Elle me propose donc de rejoindre le banc, caché le long d’un mini ruisseau bordant le jardin de son onde joyeuse.
« Eh bien voilà, je m’ appelle Adèle, M ; je suis née ici dans la maison que vous voyez là, au bout du jardin. Elle était alors constitutive du mur d’enceint fortifié qui ceignait le site de l’ abbaye. Je suis la fille du couple de gardiens, ils ont vécu là jusqu’à leur mort, fin des années 50, ils ont connus les deux guerres qui ne nous a pas épargnés. Mes parents accueillaient les visiteurs, les renseignaient, les orientaient …et prodiguaient tous leurs soins à l’ abbaye.. Bien sûr vous l’ avez visitée, me demanda-t-elle ?
« Pas encore, répondis-je, le jardin est si beau que je ne suis pas encore allée jusque là ! Elle est imposante, impressionnante. Vous avez eu beaucoup de chance de vivre ici …
« Si on veut, me répondit-elle, car vous savez, de ce paysage grandiose mais limité car la route n’ arrive nulle part, je me sentais prisonnière…j’ avais envie de liberté…Ce ne sont pas les quelques maisons de ce micro-village , entourées de jardins épanouis, ni cette abbaye trop grande pour moi qui pouvaient me permettre d’imaginer le vrai monde, celui d’au-delà des sapins ! Et en plus , mes parents me destinaient à la vie monacale, je devais être novice au couvent d’Ottmarsheim , prononcer ensuite mes vœux et rejoindre une communauté carmélite du centre de la France ; Tout cela alimentait mes cauchemars et, quand à quinze ans et demi, juste avant d’entrer en noviciat, est passé par ici un vagabond séduisant, le bel Armand, je n’ ai pas hésité, je suis partie avec lui…Le scandale ici, je l’ai imaginé…mais tant pis , j’ étais loin ! Il fallait que je m’échappe de cette vie toute tracée…et je l’ ai fait.

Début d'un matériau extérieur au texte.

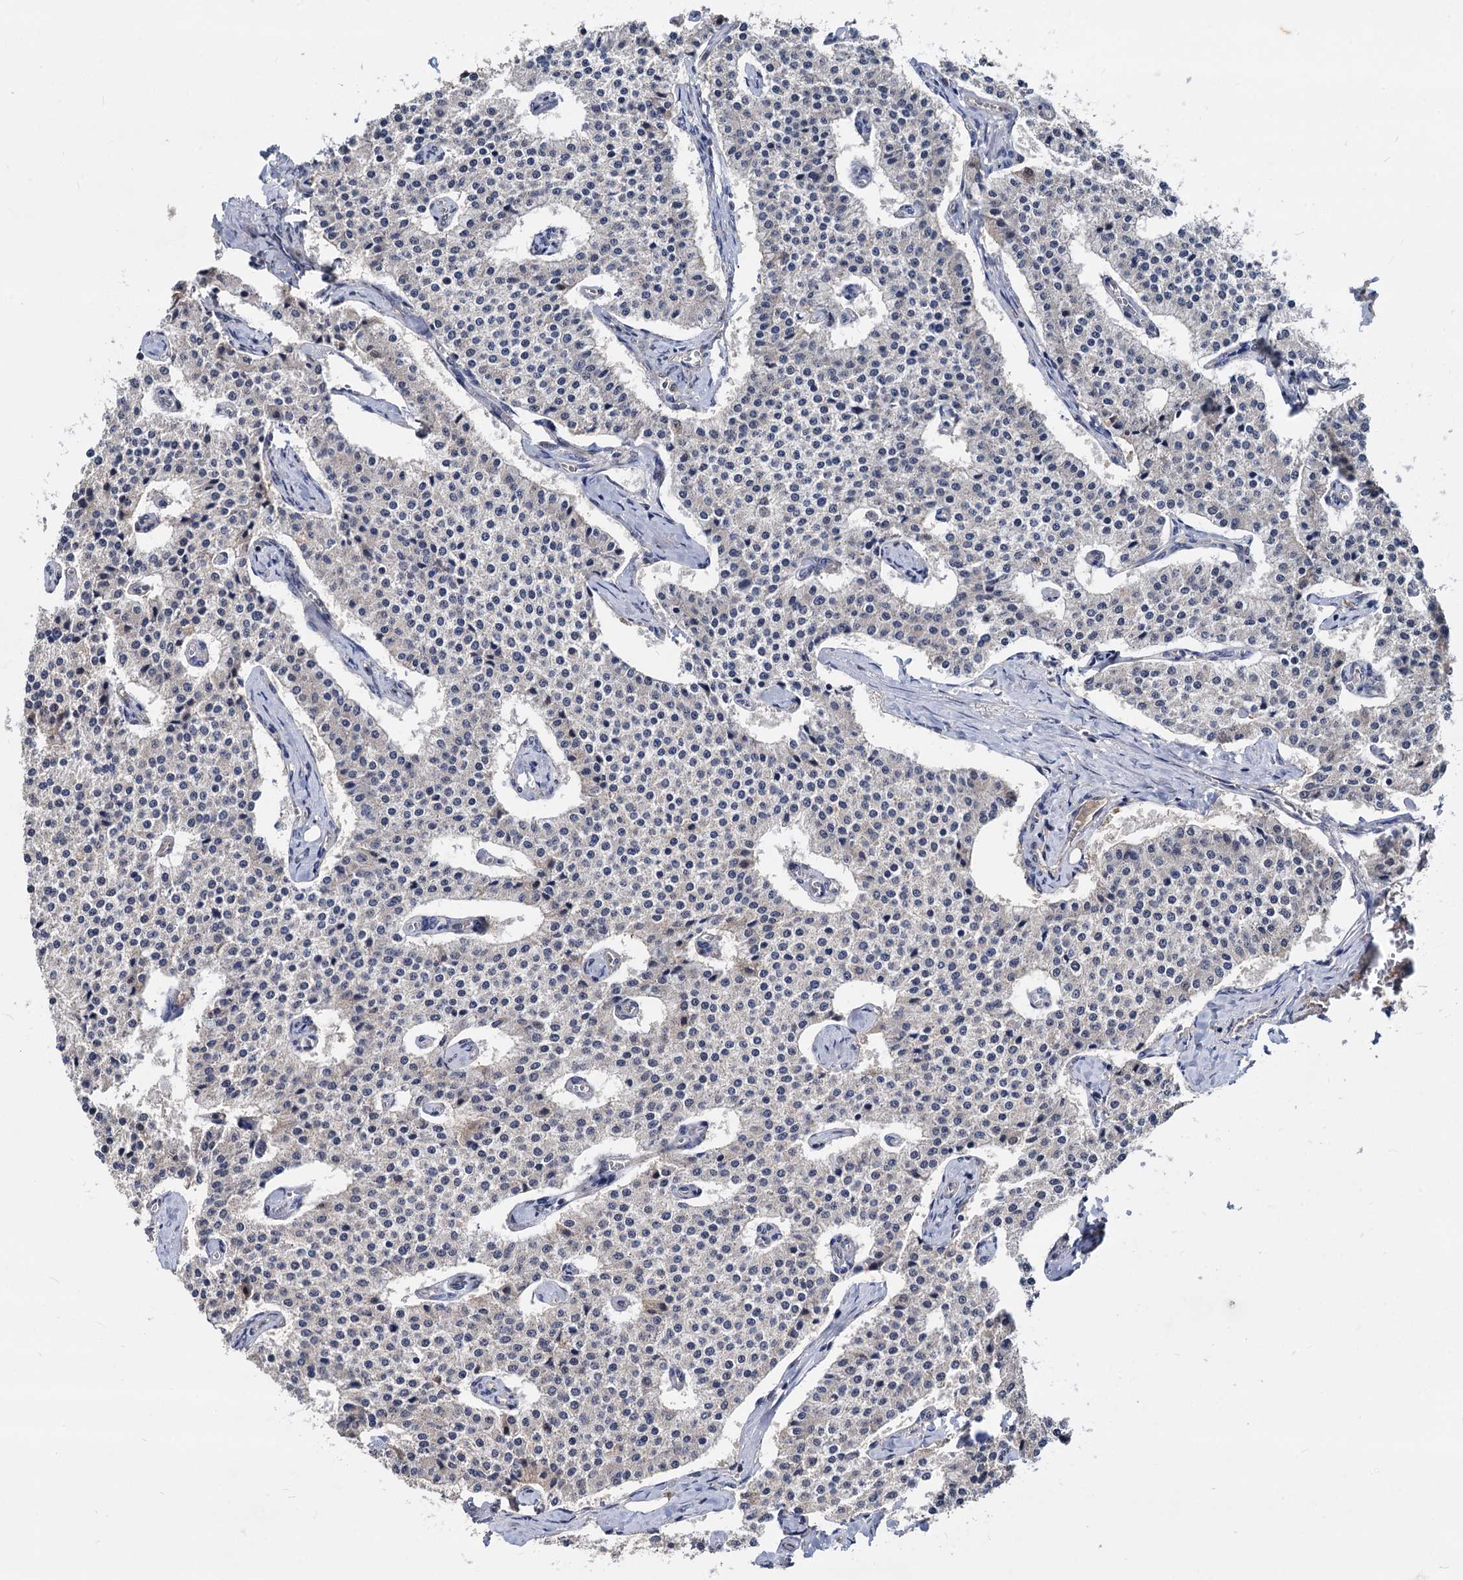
{"staining": {"intensity": "negative", "quantity": "none", "location": "none"}, "tissue": "carcinoid", "cell_type": "Tumor cells", "image_type": "cancer", "snomed": [{"axis": "morphology", "description": "Carcinoid, malignant, NOS"}, {"axis": "topography", "description": "Colon"}], "caption": "This is an immunohistochemistry (IHC) micrograph of human carcinoid. There is no expression in tumor cells.", "gene": "PSMD4", "patient": {"sex": "female", "age": 52}}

Le bel Armand a eu tôt fait de se servir de moi. Bateleur de son état, j’ai, en le suivant, tout vu, tout vécu, tout appris. .Ma naïveté, mon inconscience, je les ai payées très cher ! J’ai vécu quatorze années à sillonner les routes, à vivre d’expédients, à connaître les hommes, leurs vertus et leurs défauts…et un jour les sapins m’ont manqué. Et puis j’avais négligé ma santé. Jai pensé que le seul lieu où je pourrais me ressourcer, c’ était Murbach ! Je n’ avais aucune nouvelle de mes parents. Le hasard fît qu’ils sfussent encore là tous les deux et qu’ils puissent m’ accueillir comme on reçoit un enfant, perdu un temps, mais qui enfin rentrait au bercail.
Grâce à leur amour j’ ai repris des forces, je m’ apaisai de tous mes tourments et au seuil de la trentaine, je découvris enfin les richesses de cette abbaye, de ce village que j’ avais voulu fuir. J’ai partagé la sérénité qui règne à l’ intérieur de ce « morceau d’ église »(il ne reste que le transept ) ; admiré les vitraux modernes diffusant une lumière changeante à chaque heure du jour ; remercié l’autel recevant mes prières, ,contemplé le tableau votif dont j’ admirais la finesse, découvert l’enfeu du comte Eberhart dont l’histoire est si intimement liée à mon village. Je me suis recueillie souvent au pied du cénotaphe des moines et j’ai gravi en silence les marches cirées de l’ambon…préfiguration de la montée au Paradis…
Et j’ ai aussi appris, moi la mécréante, qu’ici je trouvais le repos de l’âme et la paix laïque.
Un plus aussi, le maire du village me confia la responsabilité de créer ici, un jardin, celui-là même où nous sommes. C’était il y a cinquante ans ! voyez comme j’ ai obéï. J’ai tout aménagé, créé de mes mains .Il est ma vie ce jardin !
Mes parents m’ont quittée à deux ans d’intervalle. Ils l’ont vu en friche ce morceau de terre, puis peu à peu ils ont compris que ma rédemption était là.